Answer these questions from the post below about the PMM Server outage.
1. What error caused the PMM Server pod to go down on June 6th?
2. What version were the PMM agents running?
3. What value did the vmagent_remotewrite_pending_data_bytes metric show across the database instances during the incident?

### Given text
################

Thanks for your swift responses and the valuable insights
On June 6th we encountered an issue in which our PMM Server pod experienced an OOMKilled error and was down for approximately 7 to 8 minutes. What we observed was a clear gap in our metrics during this downtime, and despite our PMM agents being on v3.1.0 (where buffering is enabled by default), they didn’t appear to push the historical data back once the server came online.
What’s particularly puzzling is that when we examined the vmagent_remotewrite_pending_data_bytes metric across all our database instances during the incident, it consistently showed 0. This was quite unexpected, as I was anticipating some pending data if local caching was actively occurring.
Our pmm-agent logs from that period also showed repeated connection errors, such as: time=“2025-06-06T08:38:21.525-07:00” level=error msg=“Failed to connect to pmm-server:443: timeout.” component=client
Considering both the vmagent_remotewrite_pending_data_bytes remaining at 0 and the agent logs indicating connection timeouts, it suggests that the local caching mechanism wasn’t actively buffering the data during the server outage.
We’re trying to understand if we might be missing a specific configuration. Any thoughts on why the buffered metrics weren’t sent once the PMM server was back online would be greatly appreciated as we troubleshoot this further.

################

### Information shown
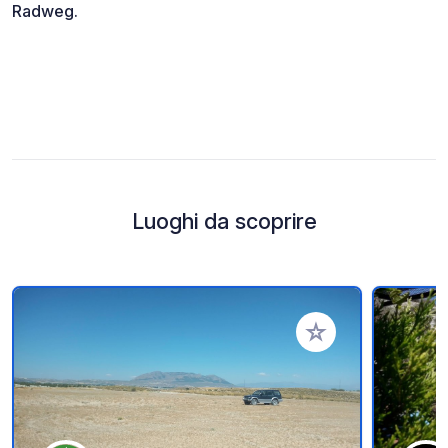
Radweg.
Luoghi da scoprire
Aggiungi ai tuoi pref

################

### Task response
1. An OOMKilled error.
2. v3.1.0.
3. 0.